Reproduce the entries below, replacing each occurrence of "Sortieren nach" with "Ordnen nach" and leaving every other word unchanged.

(Items from a data source)
--
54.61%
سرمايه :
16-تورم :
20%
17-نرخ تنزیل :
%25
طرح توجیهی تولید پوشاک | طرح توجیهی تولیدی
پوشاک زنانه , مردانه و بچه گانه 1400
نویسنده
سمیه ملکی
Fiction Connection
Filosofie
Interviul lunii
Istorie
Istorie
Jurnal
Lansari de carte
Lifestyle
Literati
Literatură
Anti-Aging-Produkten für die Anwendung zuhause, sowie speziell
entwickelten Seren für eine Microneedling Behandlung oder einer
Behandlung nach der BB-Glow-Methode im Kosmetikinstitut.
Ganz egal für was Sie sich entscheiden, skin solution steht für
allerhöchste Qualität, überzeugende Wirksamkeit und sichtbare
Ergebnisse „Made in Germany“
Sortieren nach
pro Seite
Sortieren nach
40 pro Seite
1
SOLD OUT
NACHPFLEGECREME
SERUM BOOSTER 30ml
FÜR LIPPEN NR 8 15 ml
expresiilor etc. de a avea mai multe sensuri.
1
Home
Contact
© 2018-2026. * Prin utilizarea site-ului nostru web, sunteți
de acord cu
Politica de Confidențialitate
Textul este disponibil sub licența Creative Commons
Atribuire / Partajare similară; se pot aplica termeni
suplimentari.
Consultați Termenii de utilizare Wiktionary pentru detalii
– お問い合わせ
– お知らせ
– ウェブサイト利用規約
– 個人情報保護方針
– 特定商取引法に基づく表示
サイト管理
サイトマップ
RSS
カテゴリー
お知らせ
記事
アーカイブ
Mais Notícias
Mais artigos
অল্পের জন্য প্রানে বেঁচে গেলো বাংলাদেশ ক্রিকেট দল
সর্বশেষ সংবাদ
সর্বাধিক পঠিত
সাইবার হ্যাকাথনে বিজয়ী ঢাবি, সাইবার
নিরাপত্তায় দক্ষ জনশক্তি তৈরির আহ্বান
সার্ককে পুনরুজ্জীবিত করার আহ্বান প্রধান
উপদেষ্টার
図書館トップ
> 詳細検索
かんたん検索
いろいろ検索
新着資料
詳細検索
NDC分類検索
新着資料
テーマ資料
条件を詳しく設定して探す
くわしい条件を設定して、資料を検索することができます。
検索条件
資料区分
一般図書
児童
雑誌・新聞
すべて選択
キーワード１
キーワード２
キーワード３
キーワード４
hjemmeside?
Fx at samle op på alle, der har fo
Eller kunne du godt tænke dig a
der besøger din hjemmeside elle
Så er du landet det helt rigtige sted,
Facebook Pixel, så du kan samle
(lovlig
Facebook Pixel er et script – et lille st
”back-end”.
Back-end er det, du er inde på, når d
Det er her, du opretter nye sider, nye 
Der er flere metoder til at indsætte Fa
--
* **YOUR SOLUTION**:
54.61%
سرمايه :
16-تورم :
20%
17-نرخ تنزیل :
%25
طرح توجیهی تولید پوشاک | طرح توجیهی تولیدی
پوشاک زنانه , مردانه و بچه گانه 1400
نویسنده
سمیه ملکی
Fiction Connection
Filosofie
Interviul lunii
Istorie
Istorie
Jurnal
Lansari de carte
Lifestyle
Literati
Literatură
Anti-Aging-Produkten für die Anwendung zuhause, sowie speziell
entwickelten Seren für eine Microneedling Behandlung oder einer
Behandlung nach der BB-Glow-Methode im Kosmetikinstitut.
Ganz egal für was Sie sich entscheiden, skin solution steht für
allerhöchste Qualität, überzeugende Wirksamkeit und sichtbare
Ergebnisse „Made in Germany“
Ordnen nach
pro Seite
Ordnen nach
40 pro Seite
1
SOLD OUT
NACHPFLEGECREME
SERUM BOOSTER 30ml
FÜR LIPPEN NR 8 15 ml
expresiilor etc. de a avea mai multe sensuri.
1
Home
Contact
© 2018-2026. * Prin utilizarea site-ului nostru web, sunteți
de acord cu
Politica de Confidențialitate
Textul este disponibil sub licența Creative Commons
Atribuire / Partajare similară; se pot aplica termeni
suplimentari.
Consultați Termenii de utilizare Wiktionary pentru detalii
– お問い合わせ
– お知らせ
– ウェブサイト利用規約
– 個人情報保護方針
– 特定商取引法に基づく表示
サイト管理
サイトマップ
RSS
カテゴリー
お知らせ
記事
アーカイブ
Mais Notícias
Mais artigos
অল্পের জন্য প্রানে বেঁচে গেলো বাংলাদেশ ক্রিকেট দল
সর্বশেষ সংবাদ
সর্বাধিক পঠিত
সাইবার হ্যাকাথনে বিজয়ী ঢাবি, সাইবার
নিরাপত্তায় দক্ষ জনশক্তি তৈরির আহ্বান
সার্ককে পুনরুজ্জীবিত করার আহ্বান প্রধান
উপদেষ্টার
図書館トップ
> 詳細検索
かんたん検索
いろいろ検索
新着資料
詳細検索
NDC分類検索
新着資料
テーマ資料
条件を詳しく設定して探す
くわしい条件を設定して、資料を検索することができます。
検索条件
資料区分
一般図書
児童
雑誌・新聞
すべて選択
キーワード１
キーワード２
キーワード３
キーワード４
hjemmeside?
Fx at samle op på alle, der har fo
Eller kunne du godt tænke dig a
der besøger din hjemmeside elle
Så er du landet det helt rigtige sted,
Facebook Pixel, så du kan samle
(lovlig
Facebook Pixel er et script – et lille st
”back-end”.
Back-end er det, du er inde på, når d
Det er her, du opretter nye sider, nye 
Der er flere metoder til at indsætte Fa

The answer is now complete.